Patients-specific virtual surgical navigation for lung segmentectomy: a prospective multicenter study

Abstract

Background: Anatomical segmentectomy has become a standard surgical option for small peripheral non-small cell lung cancer (NSCLC); however, its technical complexity necessitates precise preoperative planning. This study evaluated the feasibility and clinical utility of the lung module of a patient-specific virtual surgical navigation system for preoperative planning in anatomical segmentectomy and subsegmentectomy. Methods: This prospective multicenter observational study enrolled 34 patients undergoing anatomical segmentectomy or subsegmentectomy between May and July 2025. Preoperative planning was sequentially performed using conventional two-dimensional (2D) CT and a patient-specific virtual surgical navigation system based on AI-driven three-dimensional (3D) reconstruction. Feasibility outcomes included turnaround time, operational stability, and accuracy of tumor localization, segment prediction, and bronchovascular anatomy compared with intraoperative findings. Surgeon workload was assessed using the NASA Task Load Index (NASA-TLX). Perioperative outcomes were compared with historical cohorts planned using conventional 2D CT and commercially available 3D CT systems after propensity score matching. Results: All cases achieved successful 3D reconstruction within 72 hours, with complete operational stability. The navigation system demonstrated near-perfect concordance with operative findings for tumor localization and segment prediction (kappa = 0.96-1.00), and significantly higher accuracy in predicting resected arteries, veins, and bronchi compared with 2D CT planning.

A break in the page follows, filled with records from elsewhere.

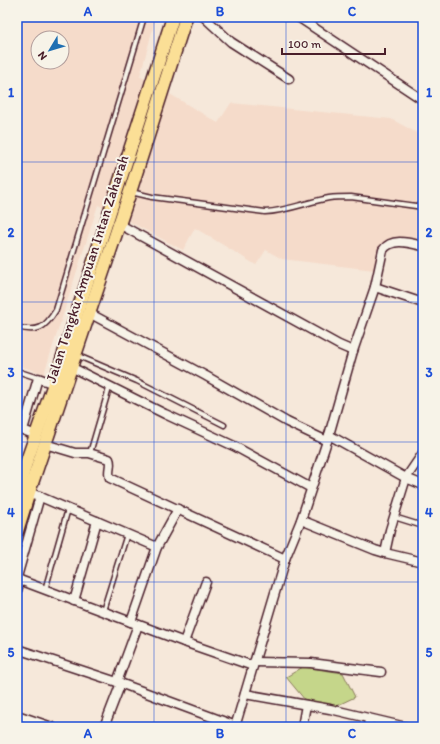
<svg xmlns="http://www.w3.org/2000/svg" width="440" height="744" viewBox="0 0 440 744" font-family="Itim,sans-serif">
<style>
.built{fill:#f5dbca;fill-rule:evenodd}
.green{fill:#c5d68a;stroke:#887a5a}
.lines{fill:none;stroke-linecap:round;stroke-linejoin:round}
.lane-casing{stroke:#4a1f2b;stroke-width:7}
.street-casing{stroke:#4a1f2b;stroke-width:11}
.primary-casing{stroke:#4a1f2b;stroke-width:15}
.lane{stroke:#f7f3e8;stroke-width:4}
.street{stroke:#f7f3e8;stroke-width:8}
.primary{stroke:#fbdf96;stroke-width:12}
.grid{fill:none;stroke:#1d4ed8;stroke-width:1;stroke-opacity:0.55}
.labels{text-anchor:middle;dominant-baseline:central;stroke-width:4;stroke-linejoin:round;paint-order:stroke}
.street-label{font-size:15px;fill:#4a1f2b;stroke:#f7f3e8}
.neatline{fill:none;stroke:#1d4ed8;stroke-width:1.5}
.grid-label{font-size:13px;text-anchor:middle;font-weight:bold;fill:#1d4ed8}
</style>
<rect width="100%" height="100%" fill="#f6e8da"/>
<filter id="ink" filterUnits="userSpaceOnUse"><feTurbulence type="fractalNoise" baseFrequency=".025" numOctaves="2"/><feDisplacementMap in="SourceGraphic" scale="8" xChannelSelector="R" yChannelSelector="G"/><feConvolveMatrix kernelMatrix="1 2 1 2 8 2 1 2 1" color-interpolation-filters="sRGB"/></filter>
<g filter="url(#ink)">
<path class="built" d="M17,17H156L140,76L218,123L231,103L391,119L417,133L423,148V242L400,238L394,239L382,249L374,270L282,259L266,250L256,265L195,228L183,250L98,205L44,374L17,365ZM38,38H62V62H38Z"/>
<path class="green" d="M303,667L343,673L355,697L336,706L305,700L286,677Z"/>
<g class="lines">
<defs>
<g id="lane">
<path d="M131,192L152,197L265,212C287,211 307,202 329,198C336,197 343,197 351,197L423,207"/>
<path d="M17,327C38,333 45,328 56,310L144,17"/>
<path d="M76,355L137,381L224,425"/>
<path d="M17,371L38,378"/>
<path d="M90,453L110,385"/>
<path d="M394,517L423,526"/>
<path d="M45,590L68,509"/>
<path d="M103,611L127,534"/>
</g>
<g id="street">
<path d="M204,17L231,42L289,79"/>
<path d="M298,17L423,100"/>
<path d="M119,224L339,345L353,351"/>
<path d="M375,287L423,303"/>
<path d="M89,313L206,376L287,422L327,441"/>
<path d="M71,367L165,414L234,446L311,488"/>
<path d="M36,435L23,430L38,378L54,384"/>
<path d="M329,435L406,478L423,485"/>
<path d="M45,444L75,453H89L109,459C112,465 107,471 110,478L285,559"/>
<path d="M423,453L406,478L390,530L385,553L423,562"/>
<path d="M29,492L157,547"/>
<path d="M301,520L375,550L385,553"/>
<path d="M17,577L40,496"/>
<path d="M17,579L184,642L253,666"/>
<path d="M17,591L20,580"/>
<path d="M74,601L97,521"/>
<path d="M131,622L157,547L178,509"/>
<path d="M184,642L206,582"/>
<path d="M17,649L117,682L236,726"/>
<path d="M254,662L311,663L381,672"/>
<path d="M117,682L138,625"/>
<path d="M245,694L330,709L406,727"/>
<path d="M17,715L52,727"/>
<path d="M104,727L121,683"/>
<path d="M235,727L285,559L301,520L329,435L353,351L375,287L383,250C392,237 410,243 423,246"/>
<path d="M302,727L306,705"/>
<path d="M368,727L369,719"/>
</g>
<g id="primary">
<path d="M17,496L25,466L56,378L173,17"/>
<path d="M17,531L29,492L130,192L186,17"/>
</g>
</defs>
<use href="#lane" class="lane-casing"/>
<use href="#street" class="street-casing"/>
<use href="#primary" class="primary-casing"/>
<use href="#lane" class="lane"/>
<use href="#street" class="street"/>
<use href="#primary" class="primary"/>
</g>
</g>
<path class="grid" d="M154,17V727M286,17V727M17,162H423M17,302H423M17,442H423M17,582H423"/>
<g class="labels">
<g class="street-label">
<text transform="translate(87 269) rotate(-72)">Jalan Tengku Ampuan Intan Zaharah</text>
</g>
</g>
<rect width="440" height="744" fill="none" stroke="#f7f3e8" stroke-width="44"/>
<g transform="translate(50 50) rotate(232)"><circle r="19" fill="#f7f3e8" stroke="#b29e9c"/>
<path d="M0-3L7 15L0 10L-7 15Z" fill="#1f6fb2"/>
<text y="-6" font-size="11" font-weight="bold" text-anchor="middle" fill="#4a1f2b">N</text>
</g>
<path d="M282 48v6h103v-6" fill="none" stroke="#4a1f2b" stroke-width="2"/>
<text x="288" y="48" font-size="12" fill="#4a1f2b" stroke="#f7f3e8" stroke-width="3" paint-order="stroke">100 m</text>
<rect x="22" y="22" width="396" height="700" class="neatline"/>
<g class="grid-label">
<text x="88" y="16">A</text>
<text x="220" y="16">B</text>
<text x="352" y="16">C</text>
<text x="11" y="97">1</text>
<text x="429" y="97">1</text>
<text x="11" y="237">2</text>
<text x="429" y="237">2</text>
<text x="11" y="377">3</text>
<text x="429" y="377">3</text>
<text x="11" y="517">4</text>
<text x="429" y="517">4</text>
<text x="11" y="657">5</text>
<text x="429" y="657">5</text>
<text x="88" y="738">A</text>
<text x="220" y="738">B</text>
<text x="352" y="738">C</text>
</g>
</svg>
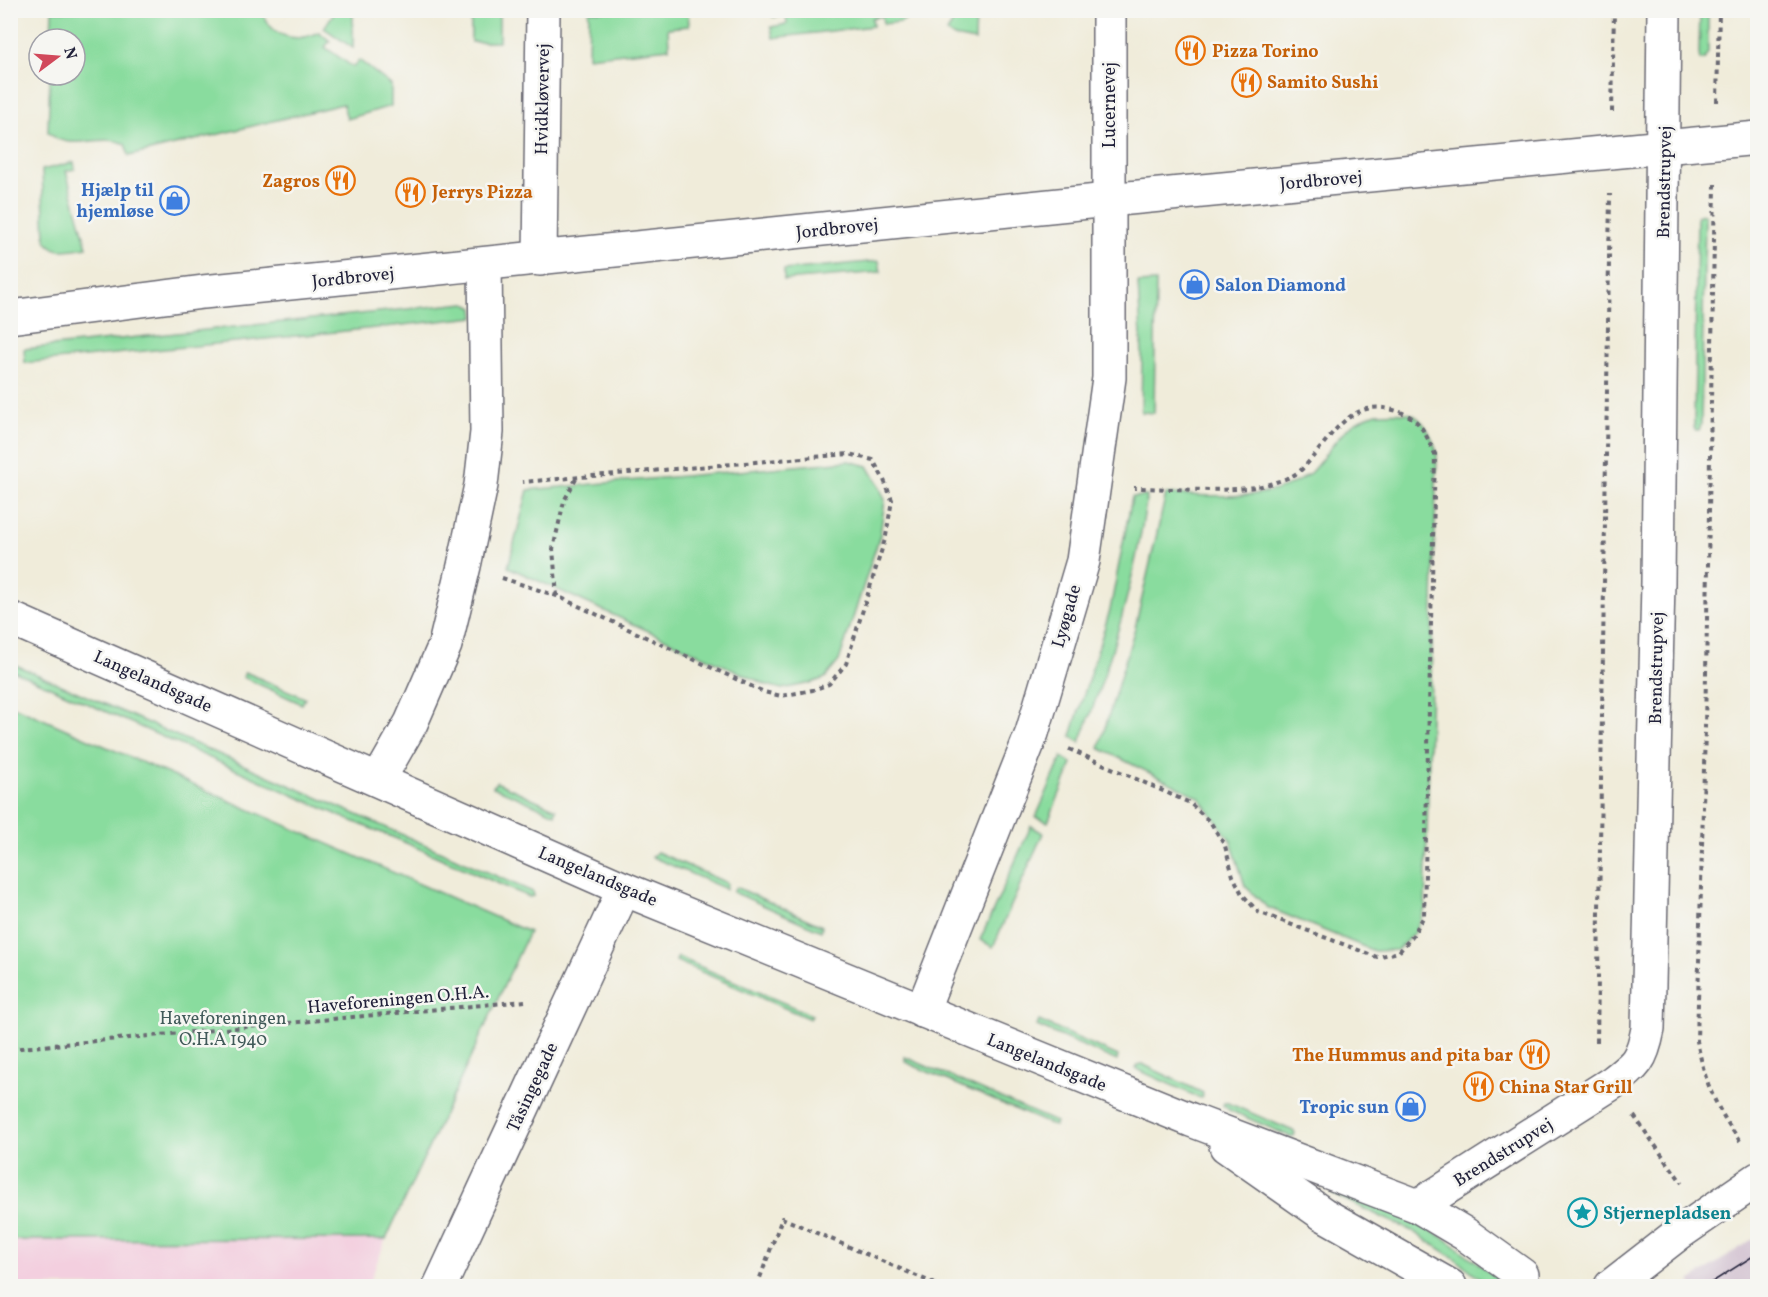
<svg xmlns="http://www.w3.org/2000/svg" width="1768" height="1297" font-family="Vollkorn,serif">
	<style>
		.built { fill: #f3cfdf }
		.industrial { fill: #cfbdce }
		.green { fill: #89dc9e; stroke: #567f6c; stroke-width: 1.5 }
		.lines { fill: none; stroke-linecap: round; stroke-linejoin: round }
		.minor-casing { stroke: #6a6973; stroke-width: 36 }
		.path { stroke: #6a6973; stroke-width: 4; stroke-dasharray: 4.5 4.5; stroke-linecap: butt }
		.minor { stroke: #fff; stroke-width: 33 }
		.tram { stroke: #22223b; stroke-width: 1.5 }
		.labels { text-anchor: middle; stroke-width: 5; stroke-linejoin: round; paint-order: stroke }
		.food-label { font-size: 18px; font-weight: bold; fill: #c56008; stroke: #f6f6f2; text-anchor: start }
		.street-label { font-size: 18px; fill: #22223b; stroke: #f6f6f2 }
		.shop-label { font-size: 18px; font-weight: bold; fill: #366cbe; stroke: #f6f6f2; text-anchor: end }
		.park-label { font-size: 18px; fill: #415a59; stroke: #f6f6f2 }
		.culture-label { font-size: 18px; font-weight: bold; fill: #0d838f; stroke: #f6f6f2; text-anchor: start }
	</style>
	<rect width="100%" height="100%" fill="#f6f6f2"/>
	<filter id="ink" filterUnits="userSpaceOnUse"><feTurbulence type="fractalNoise" baseFrequency=".0167" numOctaves="2"/><feDisplacementMap in="SourceGraphic" scale="12" xChannelSelector="R" yChannelSelector="G"/><feConvolveMatrix kernelMatrix="1 2 1 2 8 2 1 2 1" color-interpolation-filters="sRGB"/></filter>
	<filter id="wash" filterUnits="userSpaceOnUse"><feTurbulence type="fractalNoise" baseFrequency=".008" numOctaves="4" result="noise"/><feDisplacementMap in="SourceGraphic" scale="24" xChannelSelector="R" yChannelSelector="G"/><feGaussianBlur stdDeviation="1.35" result="paint"/><feColorMatrix in="noise" values="0 0 0 0 0 0 0 0 0 0 0 0 0 0 0 0 0 1.4 0 .05"/><feComposite in="paint" operator="in"/></filter>
	<g filter="url(#wash)">
		<rect width="100%" height="100%" fill="#f0ecda"/>
		<!-- built -->
		<polygon class="built" points="386,1239 368,1286 11,1286 10,1240"/>
		<!-- industrial -->
		<polygon class="industrial" points="1757,1236 1757,1286 1694,1286 1690,1281"/>
		<!-- green -->
		<g class="green">
			<path d="M 52,11 L 261,11 C 272,37 294,44 319,32 L 330,41 L 325,47 L 353,67 L 359,60 L 391,85 L 391,106 L 347,119 L 343,104 L 129,156 L 125,144 C 100,132 69,154 48,132 L 50,75 L 75,75 L 75,39 L 51,39 Z"/>
			<polygon points="335,11 353,11 353,48 324,28"/>
			<rect x="471" y="11" width="28" height="31"/>
			<polygon points="589,11 688,11 689,26 668,28 669,48 588,57"/>
			<polygon points="772,11 772,10 918,11 901,22 883,24 882,16 872,18 873,26 773,38 771,27 787,24 786,15 773,17"/>
			<polygon points="960,11 976,11 975,41 954,37 947,32"/>
			<polygon points="1700,11 1708,11 1708,52 1704,60 1700,60 1699,54"/>
			<path d="M 74,162 L 75,169 L 66,171 L 87,247 C 71,249 52,256 45,238 L 42,170 Z"/>
			<polygon points="1703,214 1705,217 1701,425 1699,430 1695,430 1694,427 1697,216"/>
			<polygon points="879,261 881,272 784,280 784,270"/>
			<polygon points="1156,282 1154,413 1141,412 1142,354 1138,283"/>
			<polygon points="465,303 474,308 475,317 366,329 25,363 24,349"/>
			<path d="M 1377,413 C 1386,413 1402,411 1411,414 C 1426,420 1433,439 1437,453 L 1425,909 L 1416,931 L 1397,950 L 1374,951 L 1267,907 L 1245,886 L 1231,841 L 1199,797 L 1099,748 L 1135,628 L 1166,494 C 1213,495 1271,504 1310,473 C 1314,469 1318,464 1322,459 C 1339,437 1348,421 1377,413 Z"/>
			<polygon points="849,461 868,466 878,483 885,500 880,535 839,661 825,678 811,683 782,689 767,685 508,567 528,490"/>
			<path d="M 1147,496 C 1135,580 1111,663 1080,742 L 1071,736 L 1110,610 L 1132,497 Z"/>
			<polygon points="11,663 533,892 534,896 529,897 397,839 347,819 57,690 11,670"/>
			<polygon points="245,672 305,698 302,704 243,677"/>
			<polygon points="11,705 529,932 386,1239 11,1240"/>
			<polygon points="1062,757 1072,764 1048,822 1036,817"/>
			<polygon points="496,782 556,809 555,814 493,787"/>
			<polygon points="1031,826 1043,833 993,947 980,940"/>
			<polygon points="657,852 727,883 726,889 652,857"/>
			<polygon points="736,887 822,926 821,931 733,892"/>
			<polygon points="678,957 812,1015 810,1019 676,961"/>
			<polygon points="1039,1021 1118,1056 1117,1061 1037,1026"/>
			<polygon points="905,1057 1056,1122 1054,1126 912,1065 905,1061"/>
			<polygon points="1142,1064 1201,1092 1203,1093 1202,1097 1200,1098 1136,1069 1138,1065"/>
			<polygon points="1224,1103 1228,1103 1293,1131 1295,1133 1294,1136 1289,1136 1229,1110 1223,1105"/>
			<polygon points="1339,1185 1443,1237 1498,1278 1488,1284 1453,1257 1412,1231 1332,1194 1330,1190"/>
		</g>
	</g>
	<g filter="url(#ink)">
		<g class="lines">
			<defs>
				<g id="minor">
					<polyline points="540,259 543,10"/>
					<polyline points="10,317 203,292 1108,200 1758,138"/>
					<polyline points="10,618 624,889 1191,1120 1418,1206 1465,1234 1522,1275"/>
					<polyline points="379,779 411,723 445,645 464,566 481,485 487,432 485,264"/>
					<polyline points="922,1011 1032,733 1083,561 1109,378 1109,10"/>
					<polyline points="1226,1146 1323,1214 1450,1286"/>
					<path d="M 1418,1206 L 1612,1083 C 1637,1064 1642,1060 1648,1029 L 1658,582 L 1664,10"/>
					<polyline points="440,1286 624,889"/>
					<polyline points="1611,1286 1678,1234 1758,1179"/>
				</g>
			</defs>
			<!-- minor casing -->
			<use href="#minor" class="minor-casing"/>
			<!-- path -->
			<g class="path">
				<polyline points="1717,102 1719,10"/>
				<polyline points="1612,112 1614,10"/>
				<path d="M 1715,184 L 1705,728 L 1697,1041 C 1706,1086 1714,1104 1740,1141"/>
				<polyline points="502,578 557,596 764,692 781,696 813,690 829,684 846,664 886,536 892,500 884,480 873,460 849,454 523,482"/>
				<polyline points="557,596 553,549 564,501 576,479"/>
				<path d="M 1069,749 L 1190,803 L 1211,823 L 1225,846 L 1233,876 L 1242,894 L 1258,912 L 1377,957 L 1399,952 L 1413,935 L 1424,916 L 1435,454 C 1423,429 1419,415 1389,409 C 1346,399 1327,445 1301,470 C 1295,476 1283,480 1276,482 C 1239,495 1174,488 1134,488"/>
				<polyline points="1597,1042 1610,194"/>
				<polyline points="10,1049 525,1001"/>
				<polyline points="1634,1116 1682,1183"/>
				<polyline points="757,1286 782,1218 940,1286"/>
			</g>
			<!-- minor -->
			<use href="#minor" class="minor"/>
			<!-- tram -->
			<polyline class="tram" points="1706,1286 1758,1253"/>
		</g>
	</g>
	<!-- icons -->
	<defs>
		<symbol id="restaurant-ring" viewBox="-11 -11 22 22"><circle r="9.5" fill="#f6f6f2" stroke="#e8710a" stroke-width="1.5"/><path d="M-5-6h1v4h1v-4h1v4h1v-4h1v5L-1.5 .5V6h-2V.5L-5-1ZM5-6V6H3V1.5H1.5Q1.5-4 5-6Z" fill="#e8710a"/></symbol>
		<symbol id="shop-ring" viewBox="-11 -11 22 22"><circle r="9.5" fill="#f6f6f2" stroke="#3f7fe0" stroke-width="1.5"/><path d="M-5-2.5h2.3a2.7 3.5 0 0 1 5.4 0H5L5.5 6h-11ZM-1.5-2.5h3a1.5 2.3 0 0 0-3 0Z" fill="#3f7fe0"/></symbol>
		<symbol id="sight-ring" viewBox="-11 -11 22 22"><circle r="9.5" fill="#f6f6f2" stroke="#0f9aa8" stroke-width="1.5"/><path d="M0-6L1.8-2.2L6-1.7L2.9 1.2L3.7 5.4L0 3.3L-3.7 5.4L-2.9 1.2L-6-1.7L-1.8-2.2Z" fill="#0f9aa8"/></symbol>
	</defs>
	<g fill-rule="evenodd">
		<use href="#restaurant-ring" x="1174" y="34" width="33" height="33"/>
		<use href="#restaurant-ring" x="1230" y="66" width="33" height="33"/>
		<use href="#restaurant-ring" x="324" y="164" width="33" height="33"/>
		<use href="#restaurant-ring" x="394" y="176" width="33" height="33"/>
		<use href="#shop-ring" x="158" y="184" width="33" height="33"/>
		<use href="#shop-ring" x="1178" y="268" width="33" height="33"/>
		<use href="#restaurant-ring" x="1518" y="1038" width="33" height="33"/>
		<use href="#restaurant-ring" x="1462" y="1070" width="33" height="33"/>
		<use href="#shop-ring" x="1394" y="1090" width="33" height="33"/>
		<use href="#sight-ring" x="1566" y="1196" width="33" height="33"/>
	</g>
	<g class="labels">
		<!-- food labels -->
		<g class="food-label">
			<text x="1212" y="57">Pizza Torino</text>
			<text x="1267" y="88">Samito Sushi</text>
			<text x="320" y="187" text-anchor="end">Zagros</text>
			<text x="432" y="198">Jerrys Pizza</text>
			<text x="1513" y="1061" text-anchor="end">The Hummus and pita bar</text>
			<text x="1499" y="1093">China Star Grill</text>
		</g>
		<!-- street labels -->
		<g class="street-label">
			<text transform="translate(542 99) rotate(-89)" y="6">Hvidkløvervej</text>
			<text transform="translate(1109 105) rotate(-90)" y="6">Lucernevej</text>
			<text transform="translate(1321 180) rotate(-5)" y="6">Jordbrovej</text>
			<text transform="translate(1664 182) rotate(-89)" y="6">Brendstrupvej</text>
			<text transform="translate(837 228) rotate(-6)" y="6">Jordbrovej</text>
			<text transform="translate(353 277) rotate(-6)" y="6">Jordbrovej</text>
			<text transform="translate(1066 616) rotate(-74)" y="6">Lyøgade</text>
			<text transform="translate(1656 668) rotate(-89)" y="6">Brendstrupvej</text>
			<text transform="translate(153 681) rotate(24)" y="6">Langelandsgade</text>
			<text transform="translate(598 876) rotate(23)" y="6">Langelandsgade</text>
			<text transform="translate(398 999) rotate(-5)" y="6">Haveforeningen O.H.A.</text>
			<text transform="translate(1047 1062) rotate(22)" y="6">Langelandsgade</text>
			<text transform="translate(532 1087) rotate(-65)" y="6">Tåsingegade</text>
			<text transform="translate(1503 1152) rotate(-32)" y="6">Brendstrupvej</text>
		</g>
		<!-- shop labels -->
		<g class="shop-label">
			<text x="154" y="196">Hjælp til<tspan x="154" dy="21">hjemløse</tspan></text>
			<text x="1215" y="291" text-anchor="start">Salon Diamond</text>
			<text x="1389" y="1113">Tropic sun</text>
		</g>
		<!-- park labels -->
		<g class="park-label">
			<text x="223" y="1024">Haveforeningen<tspan x="223" dy="21">O.H.A 1940</tspan></text>
		</g>
		<!-- culture labels -->
		<g class="culture-label">
			<text x="1603" y="1219">Stjernepladsen</text>
		</g>
	</g>
	<!-- margin -->
	<rect width="1768" height="1297" fill="none" stroke="#f6f6f2" stroke-width="36"/>
	<!-- north arrow -->
	<g transform="translate(57 57) rotate(74)"><circle r="28" fill="#f6f6f2" stroke="#a1a1a9" stroke-width="1.5"/>
	<path d="M0-4.5L10 22L0 15L-10 22Z" fill="#d1495b"/>
	<text y="-9" font-size="16" font-weight="bold" text-anchor="middle" fill="#22223b">N</text>
	</g>
</svg>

Surgeon workload was significantly reduced with navigation system-based planning (overall NASA-TLX score: 52.5 +/- 12.1 vs. 76.1 +/- 15.1; p < 0.001), particularly in mental, physical, and temporal demand domains. Compared with both 2D CT and conventional 3D CT planning cohorts, use of the navigation system was associated with shorter operative time, reduced blood loss, and fewer resected subsegments, while maintaining comparable surgical margins and postoperative outcomes. Conclusion: The lung module of a patient-specific virtual surgical navigation system is a feasible and effective tool for preoperative planning in anatomical segmentectomy and subsegmentectomy. It improves anatomical prediction accuracy, reduces surgeon workload, and demonstrates favorable perioperative performance, supporting its clinical value in technically demanding lung-sparing surgery for early-stage NSCLC.